=== Source data ===
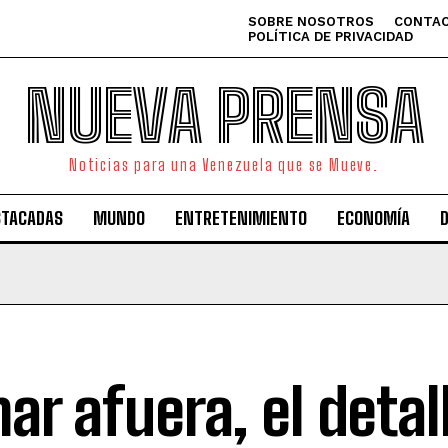
SOBRE NOSOTROS
CONTAC
POLÍTICA DE PRIVACIDAD
NUEVA PRENSA
Noticias para una Venezuela que se Mueve.
STACADAS
MUNDO
ENTRETENIMIENTO
ECONOMÍA
mar afuera, el detal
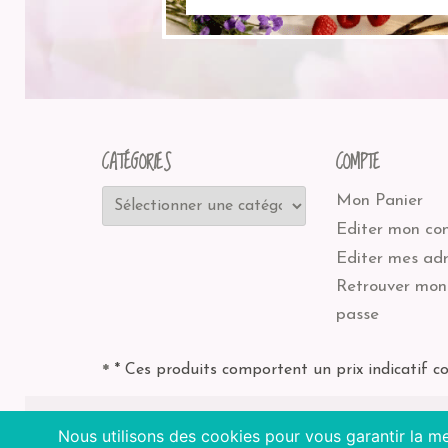
CATÉGORIES
COMPTE
Mon Panier
Editer mon co
Editer mes adr
Retrouver mon
passe
* Ces produits comportent un prix indicatif c
*
Nous utilisons des cookies pour vous garantir la me
2026
Les Thélices de Sophie
| BE-bio-03 Agri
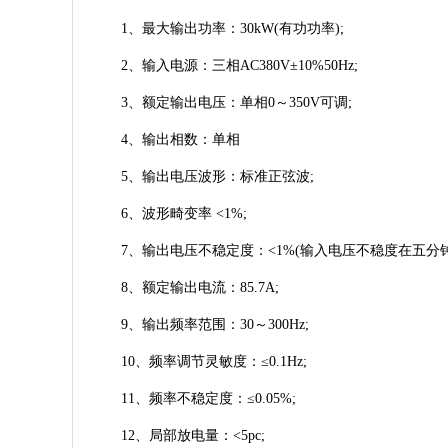
1、最大输出功率：30kW(有功功率);
2、输入电源：三相AC380V±10%50Hz;
3、额定输出电压：单相0～350V可调;
4、输出相数：单相
5、输出电压波形：标准正弦波;
6、波形畸变率 <1%;
7、输出电压不稳定度：<1%(输入电压不稳度在五分钟
8、额定输出电流：85.7A;
9、输出频率范围：30～300Hz;
10、频率调节灵敏度：≤0.1Hz;
11、频率不稳定度：≤0.05%;
12、局部放电量：<5pc;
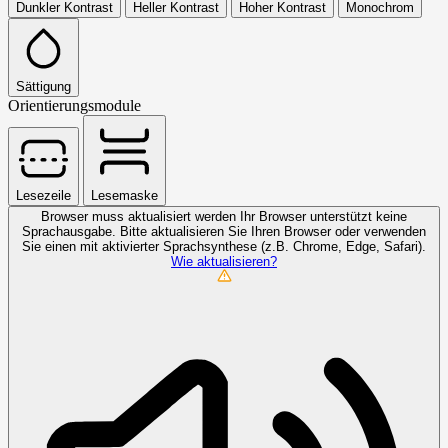
Dunkler Kontrast
Heller Kontrast
Hoher Kontrast
Monochrom
Sättigung
Orientierungsmodule
Lesezeile
Lesemaske
Browser muss aktualisiert werden
Ihr Browser unterstützt keine
Sprachausgabe. Bitte aktualisieren Sie Ihren Browser oder verwenden
Sie einen mit aktivierter Sprachsynthese (z.B. Chrome, Edge, Safari).
Wie aktualisieren?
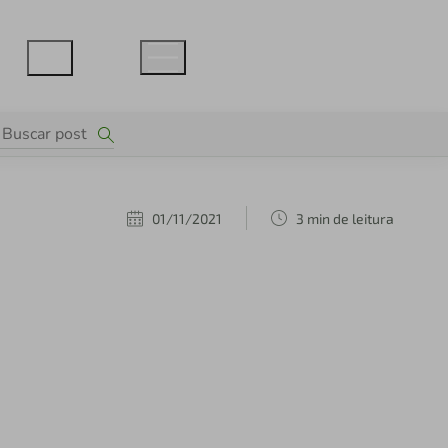
01/11/2021
3 min de leitura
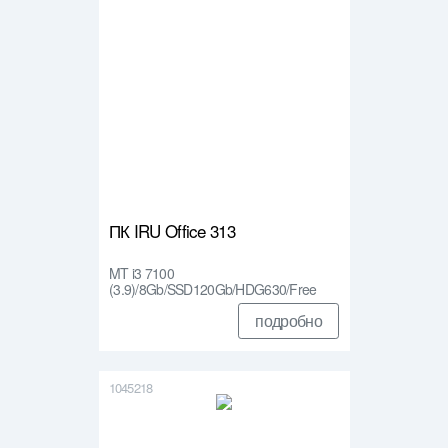
ПК IRU Office 313
MT i3 7100
(3.9)/8Gb/SSD120Gb/HDG630/Free
DOS/Gbi…
подробно
1045218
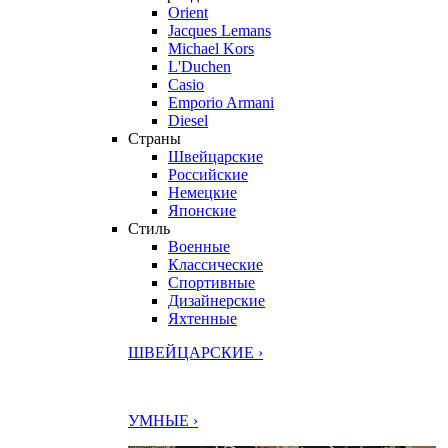
Orient
Jacques Lemans
Michael Kors
L'Duchen
Casio
Emporio Armani
Diesel
Страны
Швейцарские
Российские
Немецкие
Японские
Стиль
Военные
Классические
Спортивные
Дизайнерские
Яхтенные
ШВЕЙЦАРСКИЕ ›
УМНЫЕ ›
===
— Exercise instructions —
Please copy the line that contains "Классические" and each line after it through the end of the records, exactly, and no other lines.

— Response to the exercise —
Классические
Спортивные
Дизайнерские
Яхтенные
ШВЕЙЦАРСКИЕ ›
УМНЫЕ ›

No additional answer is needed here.